You can withdraw consent if we are processing your personal data based on your consent.
When can I withdraw consent?
You can withdraw consent at any time.
If I withdraw consent what happens to my current data?
Any processing based on your consent will cease upon the withdrawal of that consent. Your withdrawal will not affect any processing of personal data prior to your withdrawal of consent, or any processing which is not based on your consent.
Contact us at Sandra.email@example.com
Right to lodge a complaint
Can I lodge a complaint with the Data Protection Commission?
You can lodge a complaint with the Data Protection Commission in respect of any processing by or on behalf of DPCC of personal data relating to you.

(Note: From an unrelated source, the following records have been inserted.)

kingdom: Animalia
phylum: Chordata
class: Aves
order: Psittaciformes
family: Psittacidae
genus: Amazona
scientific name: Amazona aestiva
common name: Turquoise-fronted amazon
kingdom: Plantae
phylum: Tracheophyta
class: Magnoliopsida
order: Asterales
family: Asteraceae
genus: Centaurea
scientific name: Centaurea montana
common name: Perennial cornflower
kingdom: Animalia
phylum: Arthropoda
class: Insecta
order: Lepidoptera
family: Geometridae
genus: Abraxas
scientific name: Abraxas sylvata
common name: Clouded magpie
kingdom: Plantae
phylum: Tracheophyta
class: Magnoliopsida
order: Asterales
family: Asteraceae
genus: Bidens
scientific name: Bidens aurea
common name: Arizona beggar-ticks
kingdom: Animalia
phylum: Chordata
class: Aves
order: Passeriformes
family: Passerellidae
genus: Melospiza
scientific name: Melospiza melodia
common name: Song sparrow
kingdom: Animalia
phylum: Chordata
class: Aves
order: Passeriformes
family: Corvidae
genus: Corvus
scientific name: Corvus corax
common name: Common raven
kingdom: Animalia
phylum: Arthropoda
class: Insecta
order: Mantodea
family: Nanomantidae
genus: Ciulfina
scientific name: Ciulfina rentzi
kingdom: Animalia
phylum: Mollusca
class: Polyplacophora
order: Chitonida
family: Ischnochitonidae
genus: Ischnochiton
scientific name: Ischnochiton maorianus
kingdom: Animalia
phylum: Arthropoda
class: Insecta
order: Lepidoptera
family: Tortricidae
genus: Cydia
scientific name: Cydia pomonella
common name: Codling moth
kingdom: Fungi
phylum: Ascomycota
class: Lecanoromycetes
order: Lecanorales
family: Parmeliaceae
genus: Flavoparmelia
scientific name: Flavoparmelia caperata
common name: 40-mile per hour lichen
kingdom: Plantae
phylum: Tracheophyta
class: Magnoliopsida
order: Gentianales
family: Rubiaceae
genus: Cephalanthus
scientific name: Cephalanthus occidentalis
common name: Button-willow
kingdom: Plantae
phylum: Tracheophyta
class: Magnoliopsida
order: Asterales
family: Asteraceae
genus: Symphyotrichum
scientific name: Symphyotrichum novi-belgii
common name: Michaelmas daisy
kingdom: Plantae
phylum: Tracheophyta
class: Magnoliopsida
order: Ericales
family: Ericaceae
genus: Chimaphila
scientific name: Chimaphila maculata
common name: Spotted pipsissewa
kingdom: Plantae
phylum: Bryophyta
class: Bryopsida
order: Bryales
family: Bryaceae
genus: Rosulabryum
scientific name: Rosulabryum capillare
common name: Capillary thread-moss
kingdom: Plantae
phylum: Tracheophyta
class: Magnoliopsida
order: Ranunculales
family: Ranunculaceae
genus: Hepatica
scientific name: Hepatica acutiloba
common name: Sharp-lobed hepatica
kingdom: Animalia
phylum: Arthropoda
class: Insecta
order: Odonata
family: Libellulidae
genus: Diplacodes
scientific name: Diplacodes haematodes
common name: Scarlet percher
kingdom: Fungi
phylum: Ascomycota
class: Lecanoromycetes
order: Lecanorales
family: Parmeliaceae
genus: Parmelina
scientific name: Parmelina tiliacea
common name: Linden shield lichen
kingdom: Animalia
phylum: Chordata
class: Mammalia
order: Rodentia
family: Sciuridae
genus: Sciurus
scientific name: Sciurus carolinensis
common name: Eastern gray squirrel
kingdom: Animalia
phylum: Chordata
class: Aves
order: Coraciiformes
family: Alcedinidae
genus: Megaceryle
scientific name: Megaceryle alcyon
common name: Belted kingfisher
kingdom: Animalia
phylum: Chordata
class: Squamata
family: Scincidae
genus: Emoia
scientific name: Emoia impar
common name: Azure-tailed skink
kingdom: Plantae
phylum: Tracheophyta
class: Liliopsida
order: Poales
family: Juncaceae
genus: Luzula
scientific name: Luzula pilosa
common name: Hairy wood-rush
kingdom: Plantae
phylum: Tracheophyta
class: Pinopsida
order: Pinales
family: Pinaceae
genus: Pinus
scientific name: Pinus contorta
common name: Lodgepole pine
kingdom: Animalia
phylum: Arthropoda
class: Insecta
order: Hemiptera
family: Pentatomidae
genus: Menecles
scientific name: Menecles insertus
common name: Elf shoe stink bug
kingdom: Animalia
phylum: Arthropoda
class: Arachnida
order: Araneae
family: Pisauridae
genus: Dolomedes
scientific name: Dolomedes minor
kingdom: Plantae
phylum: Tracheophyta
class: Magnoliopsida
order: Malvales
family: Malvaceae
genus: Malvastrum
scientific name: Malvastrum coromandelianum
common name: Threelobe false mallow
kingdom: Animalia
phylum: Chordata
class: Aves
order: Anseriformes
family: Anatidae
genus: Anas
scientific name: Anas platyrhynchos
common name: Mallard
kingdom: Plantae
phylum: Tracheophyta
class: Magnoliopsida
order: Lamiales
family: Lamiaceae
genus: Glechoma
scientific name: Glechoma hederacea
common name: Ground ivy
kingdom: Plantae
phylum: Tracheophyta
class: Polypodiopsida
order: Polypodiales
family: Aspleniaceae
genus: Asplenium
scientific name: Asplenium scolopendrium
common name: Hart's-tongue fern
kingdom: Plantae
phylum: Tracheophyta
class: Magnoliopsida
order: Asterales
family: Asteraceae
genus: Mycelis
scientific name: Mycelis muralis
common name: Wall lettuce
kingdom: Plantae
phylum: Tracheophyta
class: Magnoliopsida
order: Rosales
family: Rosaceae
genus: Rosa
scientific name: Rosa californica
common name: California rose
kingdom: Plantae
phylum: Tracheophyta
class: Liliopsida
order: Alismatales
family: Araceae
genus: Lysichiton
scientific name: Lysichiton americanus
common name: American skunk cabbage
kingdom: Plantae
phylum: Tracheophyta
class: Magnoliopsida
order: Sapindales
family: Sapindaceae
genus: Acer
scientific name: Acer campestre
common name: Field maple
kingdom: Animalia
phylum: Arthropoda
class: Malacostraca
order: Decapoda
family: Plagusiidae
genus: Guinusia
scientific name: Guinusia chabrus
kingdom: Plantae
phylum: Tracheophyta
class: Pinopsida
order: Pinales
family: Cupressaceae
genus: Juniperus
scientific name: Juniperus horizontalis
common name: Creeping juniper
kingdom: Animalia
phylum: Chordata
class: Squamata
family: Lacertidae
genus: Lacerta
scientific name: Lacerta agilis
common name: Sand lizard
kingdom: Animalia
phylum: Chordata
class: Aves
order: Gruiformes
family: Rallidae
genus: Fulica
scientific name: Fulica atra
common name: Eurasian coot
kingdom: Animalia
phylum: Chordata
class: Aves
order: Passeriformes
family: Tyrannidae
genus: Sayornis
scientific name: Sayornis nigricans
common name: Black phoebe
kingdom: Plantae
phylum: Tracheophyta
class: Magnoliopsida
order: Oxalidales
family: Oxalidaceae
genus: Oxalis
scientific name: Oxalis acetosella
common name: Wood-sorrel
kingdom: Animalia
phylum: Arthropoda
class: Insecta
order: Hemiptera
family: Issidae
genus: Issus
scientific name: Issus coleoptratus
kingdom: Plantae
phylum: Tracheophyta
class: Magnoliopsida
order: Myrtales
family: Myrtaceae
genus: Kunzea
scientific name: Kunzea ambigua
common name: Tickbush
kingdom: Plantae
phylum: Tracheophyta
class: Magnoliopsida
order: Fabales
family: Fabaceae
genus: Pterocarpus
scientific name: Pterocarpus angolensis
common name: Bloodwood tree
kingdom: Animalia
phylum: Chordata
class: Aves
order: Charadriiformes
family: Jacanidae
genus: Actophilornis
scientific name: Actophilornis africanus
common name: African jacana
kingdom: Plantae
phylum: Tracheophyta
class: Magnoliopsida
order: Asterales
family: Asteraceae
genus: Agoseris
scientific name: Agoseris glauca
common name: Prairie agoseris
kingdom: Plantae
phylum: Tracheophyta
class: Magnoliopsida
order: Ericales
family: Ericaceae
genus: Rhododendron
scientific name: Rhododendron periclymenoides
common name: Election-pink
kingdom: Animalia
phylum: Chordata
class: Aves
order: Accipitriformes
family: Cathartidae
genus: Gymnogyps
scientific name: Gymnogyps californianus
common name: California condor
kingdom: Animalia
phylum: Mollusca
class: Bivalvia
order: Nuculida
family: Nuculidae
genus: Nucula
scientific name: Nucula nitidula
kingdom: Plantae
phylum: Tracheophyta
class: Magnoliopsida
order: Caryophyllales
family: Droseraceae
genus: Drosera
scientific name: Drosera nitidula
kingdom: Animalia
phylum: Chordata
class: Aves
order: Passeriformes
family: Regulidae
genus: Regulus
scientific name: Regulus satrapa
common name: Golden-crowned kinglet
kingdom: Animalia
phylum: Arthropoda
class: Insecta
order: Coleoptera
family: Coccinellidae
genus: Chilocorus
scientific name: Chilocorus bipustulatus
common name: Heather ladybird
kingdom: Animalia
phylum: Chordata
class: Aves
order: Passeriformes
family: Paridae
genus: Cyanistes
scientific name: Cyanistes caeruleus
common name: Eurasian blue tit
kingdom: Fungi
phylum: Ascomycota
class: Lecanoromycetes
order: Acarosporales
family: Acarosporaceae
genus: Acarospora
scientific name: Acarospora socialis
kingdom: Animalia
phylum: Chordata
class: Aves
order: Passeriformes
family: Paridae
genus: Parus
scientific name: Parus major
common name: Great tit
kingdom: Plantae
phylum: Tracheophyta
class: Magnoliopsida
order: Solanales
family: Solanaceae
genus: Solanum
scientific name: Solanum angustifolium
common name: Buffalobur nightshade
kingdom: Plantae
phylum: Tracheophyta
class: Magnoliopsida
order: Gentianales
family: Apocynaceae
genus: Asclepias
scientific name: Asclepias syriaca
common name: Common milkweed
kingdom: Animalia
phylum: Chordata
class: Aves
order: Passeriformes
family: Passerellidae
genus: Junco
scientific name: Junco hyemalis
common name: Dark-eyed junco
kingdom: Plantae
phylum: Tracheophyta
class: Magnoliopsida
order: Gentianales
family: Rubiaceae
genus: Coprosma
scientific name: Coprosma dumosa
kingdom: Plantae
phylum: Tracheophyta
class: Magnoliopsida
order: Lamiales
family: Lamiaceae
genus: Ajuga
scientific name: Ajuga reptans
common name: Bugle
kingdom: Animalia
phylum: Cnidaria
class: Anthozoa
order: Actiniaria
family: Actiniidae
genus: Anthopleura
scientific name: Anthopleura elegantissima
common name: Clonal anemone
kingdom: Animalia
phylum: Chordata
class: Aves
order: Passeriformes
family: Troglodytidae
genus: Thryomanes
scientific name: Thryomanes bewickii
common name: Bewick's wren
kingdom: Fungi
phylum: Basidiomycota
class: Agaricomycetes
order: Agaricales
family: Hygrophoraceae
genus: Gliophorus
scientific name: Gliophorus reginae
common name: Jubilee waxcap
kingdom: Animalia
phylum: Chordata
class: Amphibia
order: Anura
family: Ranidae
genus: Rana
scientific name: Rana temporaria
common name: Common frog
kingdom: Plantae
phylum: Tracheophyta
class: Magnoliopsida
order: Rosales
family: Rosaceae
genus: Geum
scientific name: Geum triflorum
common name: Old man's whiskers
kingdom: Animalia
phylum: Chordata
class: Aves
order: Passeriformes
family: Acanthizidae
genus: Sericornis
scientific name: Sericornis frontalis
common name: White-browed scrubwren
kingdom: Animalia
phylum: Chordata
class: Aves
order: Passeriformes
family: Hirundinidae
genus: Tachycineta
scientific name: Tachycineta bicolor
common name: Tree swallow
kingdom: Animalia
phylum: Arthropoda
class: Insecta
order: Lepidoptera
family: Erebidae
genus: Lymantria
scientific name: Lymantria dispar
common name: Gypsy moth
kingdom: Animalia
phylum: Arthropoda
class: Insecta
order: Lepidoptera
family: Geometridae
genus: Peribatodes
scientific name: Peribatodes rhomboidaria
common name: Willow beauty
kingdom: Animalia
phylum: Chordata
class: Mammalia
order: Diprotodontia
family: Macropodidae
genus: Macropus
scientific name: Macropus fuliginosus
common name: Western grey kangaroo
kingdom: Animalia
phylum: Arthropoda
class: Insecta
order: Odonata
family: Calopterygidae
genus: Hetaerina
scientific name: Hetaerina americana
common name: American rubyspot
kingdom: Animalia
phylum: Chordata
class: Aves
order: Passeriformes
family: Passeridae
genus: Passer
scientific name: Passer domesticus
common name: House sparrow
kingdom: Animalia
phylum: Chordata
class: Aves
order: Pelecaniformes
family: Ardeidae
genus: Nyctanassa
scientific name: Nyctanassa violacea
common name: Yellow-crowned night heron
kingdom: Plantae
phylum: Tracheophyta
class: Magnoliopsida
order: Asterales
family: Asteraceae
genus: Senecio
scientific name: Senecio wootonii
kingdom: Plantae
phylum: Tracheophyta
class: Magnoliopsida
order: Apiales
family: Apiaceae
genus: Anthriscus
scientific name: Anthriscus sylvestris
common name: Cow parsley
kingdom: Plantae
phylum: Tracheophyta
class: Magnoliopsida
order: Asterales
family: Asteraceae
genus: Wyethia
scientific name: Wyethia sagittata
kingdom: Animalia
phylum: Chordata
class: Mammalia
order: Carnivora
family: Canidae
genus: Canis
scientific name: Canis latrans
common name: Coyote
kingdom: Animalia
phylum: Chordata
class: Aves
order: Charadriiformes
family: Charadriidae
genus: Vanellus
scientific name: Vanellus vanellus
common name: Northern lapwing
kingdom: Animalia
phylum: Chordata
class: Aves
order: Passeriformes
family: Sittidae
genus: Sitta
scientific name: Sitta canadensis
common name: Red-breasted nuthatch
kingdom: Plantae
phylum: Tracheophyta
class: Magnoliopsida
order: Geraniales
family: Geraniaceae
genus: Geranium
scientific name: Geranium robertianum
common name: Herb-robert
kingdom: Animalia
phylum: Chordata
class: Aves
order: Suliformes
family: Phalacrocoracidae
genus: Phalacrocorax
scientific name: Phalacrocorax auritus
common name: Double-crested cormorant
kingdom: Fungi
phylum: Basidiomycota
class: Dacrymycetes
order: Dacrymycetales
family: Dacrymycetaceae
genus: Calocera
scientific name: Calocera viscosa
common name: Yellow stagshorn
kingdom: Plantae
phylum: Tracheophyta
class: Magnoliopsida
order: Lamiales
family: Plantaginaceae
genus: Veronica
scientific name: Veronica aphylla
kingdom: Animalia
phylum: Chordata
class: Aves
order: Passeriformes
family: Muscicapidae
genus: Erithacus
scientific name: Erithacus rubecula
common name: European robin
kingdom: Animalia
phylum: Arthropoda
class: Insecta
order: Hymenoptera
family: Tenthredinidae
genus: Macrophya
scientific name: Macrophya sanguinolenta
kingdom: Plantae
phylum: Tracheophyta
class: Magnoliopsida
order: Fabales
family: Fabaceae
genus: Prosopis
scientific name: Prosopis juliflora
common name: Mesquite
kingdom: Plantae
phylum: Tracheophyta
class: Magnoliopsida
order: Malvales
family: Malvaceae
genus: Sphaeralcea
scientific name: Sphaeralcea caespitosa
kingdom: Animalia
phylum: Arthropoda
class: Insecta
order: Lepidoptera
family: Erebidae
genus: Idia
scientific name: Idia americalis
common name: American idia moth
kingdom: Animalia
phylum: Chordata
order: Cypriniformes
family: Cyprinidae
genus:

How do I lodge a complaint?
Making a complaint is simple and free. All you need to do is write to the Data Protection Commission giving details about the matter. You should clearly identify the organisation or individual you are complaining about. You should also outline the steps you have taken to have your concerns dealt with by the organisation, and what sort of response you received from them. Please also provide copies of any letters between you and the organisation, as well as supporting evidence/material.
What happens after I make the complaint?
The Data Protection Commission will then take the matter up with DPCC on your behalf.